Terdengar pula isak tangisnya. Ayah pulang dengan tak bersemangat, pulang ke
rumahnya. “Mereka hanya perlu waktu untuk menerimamu. Percayalah, mereka akan
menerimamu” ucap Bunda. “Ya, Aku percaya Kamu. Aku akan sering datang kemari.
Untukmu, dan mereka. Sampai kapanpun, Kau tetap istriku.” Kata Ayah sambil
mencium kening Bunda. Lalu pergi...
Dua bulan berlalu, selama itu.. Ayah
berusaha keras mengambil hatiku dan Rifki. Setiap hari Ayah mengirimkan barang-
barang mewah untuk kami. Hingga akhirnya, Aku dan Rifki menyerah. “Ayaahh.... ”
ungkap Kami bersamaan ketika Ayah berada di pintu dan segera menghambur
kepelukannya. “Ayah sayang kalian... Maafkan Ayah. Bukan maksud Ayah melupakan dan
mentelantarkan kalian” kata ayah terisak. “Ya, Ayah.. Rifki sayang AYah” isak Rifki. “Kirani
ngerti Yah..” ungkapku. Ayah bekerja di kota. Uang telah membuat Ayah lupa segalanya.

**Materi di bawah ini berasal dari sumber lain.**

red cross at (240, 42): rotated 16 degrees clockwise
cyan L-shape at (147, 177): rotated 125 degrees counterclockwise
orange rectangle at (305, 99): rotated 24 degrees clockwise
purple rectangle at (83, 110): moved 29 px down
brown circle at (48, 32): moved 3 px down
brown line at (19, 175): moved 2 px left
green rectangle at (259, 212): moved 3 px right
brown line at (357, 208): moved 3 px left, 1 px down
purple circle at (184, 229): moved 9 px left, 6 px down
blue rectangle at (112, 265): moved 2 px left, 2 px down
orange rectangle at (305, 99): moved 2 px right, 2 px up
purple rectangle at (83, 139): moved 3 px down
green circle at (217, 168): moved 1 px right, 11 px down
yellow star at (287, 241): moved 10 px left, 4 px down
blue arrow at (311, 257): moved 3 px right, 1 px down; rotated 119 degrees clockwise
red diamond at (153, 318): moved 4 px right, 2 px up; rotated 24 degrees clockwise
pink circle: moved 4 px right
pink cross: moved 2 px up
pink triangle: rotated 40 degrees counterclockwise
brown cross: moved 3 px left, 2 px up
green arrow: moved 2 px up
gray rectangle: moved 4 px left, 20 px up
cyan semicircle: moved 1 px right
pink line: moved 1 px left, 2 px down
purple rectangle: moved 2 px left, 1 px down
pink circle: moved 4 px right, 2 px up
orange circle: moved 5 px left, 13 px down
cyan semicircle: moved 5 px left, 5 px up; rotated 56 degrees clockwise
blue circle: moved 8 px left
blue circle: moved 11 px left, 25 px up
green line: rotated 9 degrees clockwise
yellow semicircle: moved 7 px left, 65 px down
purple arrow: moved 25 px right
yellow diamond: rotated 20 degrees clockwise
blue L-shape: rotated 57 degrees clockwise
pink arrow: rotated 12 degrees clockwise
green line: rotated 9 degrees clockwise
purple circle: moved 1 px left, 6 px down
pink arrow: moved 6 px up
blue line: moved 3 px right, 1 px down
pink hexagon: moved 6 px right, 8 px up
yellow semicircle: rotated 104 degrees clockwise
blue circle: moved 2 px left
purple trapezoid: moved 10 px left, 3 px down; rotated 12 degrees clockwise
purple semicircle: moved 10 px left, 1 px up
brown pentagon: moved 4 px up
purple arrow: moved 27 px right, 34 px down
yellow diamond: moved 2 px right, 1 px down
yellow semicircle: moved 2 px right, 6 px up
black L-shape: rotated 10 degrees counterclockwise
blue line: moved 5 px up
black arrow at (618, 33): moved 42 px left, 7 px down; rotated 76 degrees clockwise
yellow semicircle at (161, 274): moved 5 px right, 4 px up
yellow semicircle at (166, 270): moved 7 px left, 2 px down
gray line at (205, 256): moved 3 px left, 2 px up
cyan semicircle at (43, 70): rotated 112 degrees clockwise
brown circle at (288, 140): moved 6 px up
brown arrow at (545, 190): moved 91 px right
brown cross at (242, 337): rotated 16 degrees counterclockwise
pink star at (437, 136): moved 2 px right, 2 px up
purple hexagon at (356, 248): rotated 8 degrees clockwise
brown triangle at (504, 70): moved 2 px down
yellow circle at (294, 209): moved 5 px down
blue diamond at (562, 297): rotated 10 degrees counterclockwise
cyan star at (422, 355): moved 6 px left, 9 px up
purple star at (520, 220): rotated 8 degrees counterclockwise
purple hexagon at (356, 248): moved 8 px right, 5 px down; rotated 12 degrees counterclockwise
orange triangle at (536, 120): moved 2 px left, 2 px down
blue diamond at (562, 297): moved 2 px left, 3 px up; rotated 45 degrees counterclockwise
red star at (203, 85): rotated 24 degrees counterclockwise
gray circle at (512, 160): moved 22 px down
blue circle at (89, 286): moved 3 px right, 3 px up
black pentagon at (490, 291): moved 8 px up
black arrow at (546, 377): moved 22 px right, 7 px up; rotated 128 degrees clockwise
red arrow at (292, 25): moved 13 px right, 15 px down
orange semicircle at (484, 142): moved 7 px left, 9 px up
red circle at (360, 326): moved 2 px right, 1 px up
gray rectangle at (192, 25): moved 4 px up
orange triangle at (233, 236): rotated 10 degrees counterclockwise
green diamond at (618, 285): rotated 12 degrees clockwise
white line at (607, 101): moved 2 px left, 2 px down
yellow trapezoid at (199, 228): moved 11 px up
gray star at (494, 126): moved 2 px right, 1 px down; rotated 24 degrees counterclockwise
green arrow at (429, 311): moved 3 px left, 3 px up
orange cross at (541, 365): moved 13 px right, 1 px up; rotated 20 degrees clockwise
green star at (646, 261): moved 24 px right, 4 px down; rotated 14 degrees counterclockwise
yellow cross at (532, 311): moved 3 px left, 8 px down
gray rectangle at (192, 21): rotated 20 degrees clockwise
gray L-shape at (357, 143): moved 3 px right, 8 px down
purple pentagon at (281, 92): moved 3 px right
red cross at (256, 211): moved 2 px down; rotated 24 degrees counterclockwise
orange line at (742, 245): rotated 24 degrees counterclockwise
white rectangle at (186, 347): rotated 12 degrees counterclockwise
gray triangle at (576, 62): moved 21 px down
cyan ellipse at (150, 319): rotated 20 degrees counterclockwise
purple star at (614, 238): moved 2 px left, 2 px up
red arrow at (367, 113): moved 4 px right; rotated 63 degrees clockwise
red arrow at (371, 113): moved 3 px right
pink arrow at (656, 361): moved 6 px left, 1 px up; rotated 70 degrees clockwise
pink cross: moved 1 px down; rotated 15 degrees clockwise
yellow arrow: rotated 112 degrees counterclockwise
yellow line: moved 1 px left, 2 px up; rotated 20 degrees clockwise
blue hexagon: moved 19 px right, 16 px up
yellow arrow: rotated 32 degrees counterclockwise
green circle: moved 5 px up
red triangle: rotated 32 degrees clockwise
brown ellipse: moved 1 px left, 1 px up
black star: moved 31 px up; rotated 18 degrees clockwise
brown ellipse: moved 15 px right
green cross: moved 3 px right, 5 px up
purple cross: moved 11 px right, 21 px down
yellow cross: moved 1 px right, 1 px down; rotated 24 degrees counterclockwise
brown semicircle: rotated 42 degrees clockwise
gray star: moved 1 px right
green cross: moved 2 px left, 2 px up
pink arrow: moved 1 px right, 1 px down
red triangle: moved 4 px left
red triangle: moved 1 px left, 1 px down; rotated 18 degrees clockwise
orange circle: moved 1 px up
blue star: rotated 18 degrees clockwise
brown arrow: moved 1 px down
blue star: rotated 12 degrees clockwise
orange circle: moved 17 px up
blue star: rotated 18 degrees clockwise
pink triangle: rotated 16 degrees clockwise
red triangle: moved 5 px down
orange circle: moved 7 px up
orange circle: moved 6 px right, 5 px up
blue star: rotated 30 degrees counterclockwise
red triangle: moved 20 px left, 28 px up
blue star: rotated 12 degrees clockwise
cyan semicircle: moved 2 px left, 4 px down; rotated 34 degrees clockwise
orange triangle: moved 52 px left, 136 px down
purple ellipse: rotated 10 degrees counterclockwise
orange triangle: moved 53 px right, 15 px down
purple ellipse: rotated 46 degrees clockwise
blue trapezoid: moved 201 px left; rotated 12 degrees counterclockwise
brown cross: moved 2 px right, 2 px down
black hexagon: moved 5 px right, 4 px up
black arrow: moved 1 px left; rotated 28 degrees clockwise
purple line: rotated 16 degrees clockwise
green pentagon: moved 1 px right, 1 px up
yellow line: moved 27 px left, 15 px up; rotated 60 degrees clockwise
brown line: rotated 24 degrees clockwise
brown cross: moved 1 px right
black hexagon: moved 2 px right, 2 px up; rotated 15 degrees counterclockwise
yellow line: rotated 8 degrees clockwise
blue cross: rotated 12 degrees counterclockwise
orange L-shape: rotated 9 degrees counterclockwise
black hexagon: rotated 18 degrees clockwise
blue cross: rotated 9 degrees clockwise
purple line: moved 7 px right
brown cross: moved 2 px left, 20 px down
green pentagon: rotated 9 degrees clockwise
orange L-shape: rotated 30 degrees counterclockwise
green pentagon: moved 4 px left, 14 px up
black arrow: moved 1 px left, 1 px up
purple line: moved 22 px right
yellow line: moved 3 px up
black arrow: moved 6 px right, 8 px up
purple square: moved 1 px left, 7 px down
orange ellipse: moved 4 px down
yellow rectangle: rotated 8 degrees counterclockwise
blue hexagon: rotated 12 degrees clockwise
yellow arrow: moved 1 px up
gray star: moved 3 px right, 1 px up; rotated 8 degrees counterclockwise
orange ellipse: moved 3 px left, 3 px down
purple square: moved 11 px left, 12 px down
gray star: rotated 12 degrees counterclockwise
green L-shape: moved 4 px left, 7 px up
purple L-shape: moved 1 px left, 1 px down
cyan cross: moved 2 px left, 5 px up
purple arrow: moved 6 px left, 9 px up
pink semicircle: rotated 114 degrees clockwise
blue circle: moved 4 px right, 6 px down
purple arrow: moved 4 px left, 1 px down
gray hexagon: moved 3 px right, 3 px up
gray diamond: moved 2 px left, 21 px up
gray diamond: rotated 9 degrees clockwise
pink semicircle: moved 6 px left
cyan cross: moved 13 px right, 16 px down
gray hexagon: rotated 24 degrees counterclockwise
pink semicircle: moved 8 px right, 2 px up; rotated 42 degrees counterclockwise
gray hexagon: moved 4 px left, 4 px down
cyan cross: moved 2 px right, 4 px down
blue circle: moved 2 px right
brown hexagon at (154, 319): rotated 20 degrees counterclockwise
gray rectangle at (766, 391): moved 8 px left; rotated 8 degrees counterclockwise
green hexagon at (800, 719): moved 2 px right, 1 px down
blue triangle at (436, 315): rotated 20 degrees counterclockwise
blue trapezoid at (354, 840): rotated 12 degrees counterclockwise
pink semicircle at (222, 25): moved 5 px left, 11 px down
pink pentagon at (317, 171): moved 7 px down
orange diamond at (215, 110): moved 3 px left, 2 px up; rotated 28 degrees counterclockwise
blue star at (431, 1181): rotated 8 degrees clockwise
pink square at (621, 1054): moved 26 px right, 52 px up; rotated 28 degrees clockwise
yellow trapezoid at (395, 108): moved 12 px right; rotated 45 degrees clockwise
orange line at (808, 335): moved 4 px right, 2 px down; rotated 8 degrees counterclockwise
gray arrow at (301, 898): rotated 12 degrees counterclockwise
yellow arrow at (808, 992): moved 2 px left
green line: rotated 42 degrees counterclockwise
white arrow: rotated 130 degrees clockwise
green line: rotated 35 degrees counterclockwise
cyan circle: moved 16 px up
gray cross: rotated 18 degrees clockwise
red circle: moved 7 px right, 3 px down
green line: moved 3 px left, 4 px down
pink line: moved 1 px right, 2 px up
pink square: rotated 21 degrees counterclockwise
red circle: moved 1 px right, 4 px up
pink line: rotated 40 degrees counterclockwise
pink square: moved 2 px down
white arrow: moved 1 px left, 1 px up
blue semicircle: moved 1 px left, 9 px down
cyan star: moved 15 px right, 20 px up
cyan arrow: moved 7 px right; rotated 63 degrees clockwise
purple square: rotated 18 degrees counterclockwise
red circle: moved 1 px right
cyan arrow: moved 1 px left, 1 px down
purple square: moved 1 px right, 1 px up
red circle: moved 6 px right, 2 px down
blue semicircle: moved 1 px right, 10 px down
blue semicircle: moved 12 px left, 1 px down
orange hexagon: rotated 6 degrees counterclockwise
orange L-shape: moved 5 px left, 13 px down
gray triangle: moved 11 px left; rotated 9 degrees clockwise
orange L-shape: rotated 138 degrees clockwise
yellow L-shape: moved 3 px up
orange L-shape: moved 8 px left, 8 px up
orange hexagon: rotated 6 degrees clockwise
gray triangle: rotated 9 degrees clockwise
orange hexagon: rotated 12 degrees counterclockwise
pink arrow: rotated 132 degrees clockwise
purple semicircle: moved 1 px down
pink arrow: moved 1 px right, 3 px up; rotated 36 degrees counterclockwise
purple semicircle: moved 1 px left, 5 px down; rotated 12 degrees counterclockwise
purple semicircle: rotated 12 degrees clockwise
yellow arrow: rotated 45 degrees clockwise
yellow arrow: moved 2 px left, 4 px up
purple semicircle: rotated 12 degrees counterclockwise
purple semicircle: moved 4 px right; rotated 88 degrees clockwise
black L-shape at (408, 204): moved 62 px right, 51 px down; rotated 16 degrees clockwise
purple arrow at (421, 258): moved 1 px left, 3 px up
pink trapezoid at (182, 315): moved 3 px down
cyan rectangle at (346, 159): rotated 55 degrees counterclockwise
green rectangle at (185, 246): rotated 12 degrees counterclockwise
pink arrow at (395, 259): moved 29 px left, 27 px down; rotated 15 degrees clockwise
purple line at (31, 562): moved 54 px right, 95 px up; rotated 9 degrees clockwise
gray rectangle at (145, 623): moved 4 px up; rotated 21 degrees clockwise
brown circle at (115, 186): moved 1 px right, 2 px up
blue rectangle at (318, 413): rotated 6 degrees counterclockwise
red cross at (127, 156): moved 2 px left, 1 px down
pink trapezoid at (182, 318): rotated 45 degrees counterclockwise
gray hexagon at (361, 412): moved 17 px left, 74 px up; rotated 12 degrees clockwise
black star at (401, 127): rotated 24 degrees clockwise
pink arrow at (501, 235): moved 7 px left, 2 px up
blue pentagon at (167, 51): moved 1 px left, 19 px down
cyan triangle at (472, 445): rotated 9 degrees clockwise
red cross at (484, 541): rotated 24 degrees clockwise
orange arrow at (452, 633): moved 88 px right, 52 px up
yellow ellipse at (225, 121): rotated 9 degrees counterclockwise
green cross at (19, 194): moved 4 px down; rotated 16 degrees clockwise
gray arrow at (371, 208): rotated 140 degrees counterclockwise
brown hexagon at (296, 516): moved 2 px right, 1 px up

Bahkan, sempat ayah tergiur wanita. Ayah bilang, pernah hampir menikahi Janda
kaya. Tapi.. ternyata janda itu meninggal dalam sebuah kecelakaan. Ia memberikan
sebagian hartanya untuk hidup Ayah selanjutnya. Ayah mengingat kami karena
sewaktu membuka dompetnya, terdapat fotoku dengan Bunda. Hingga akhirnya
pertemuan kami di Restoran. Kami semua tinggal di rumah besar Ayah. Ayah..
bagaimanapun kau tetap ayahku. Dan aku, takkan pernah bisa membencimu. Aku
sayang Ayah... Eeehh.. Rifki juga ^__^. “Akhirnya, Aku bisa melihat Bunda
tersenyum bahagia”. Kataku saat duduk di sofa yang super nyaman. “Itu berkat
Ayah tau..” kata Ayah lalau mencium keningku. Kami pun tertawa bersama. We always
love you and never hate you my lovely dad.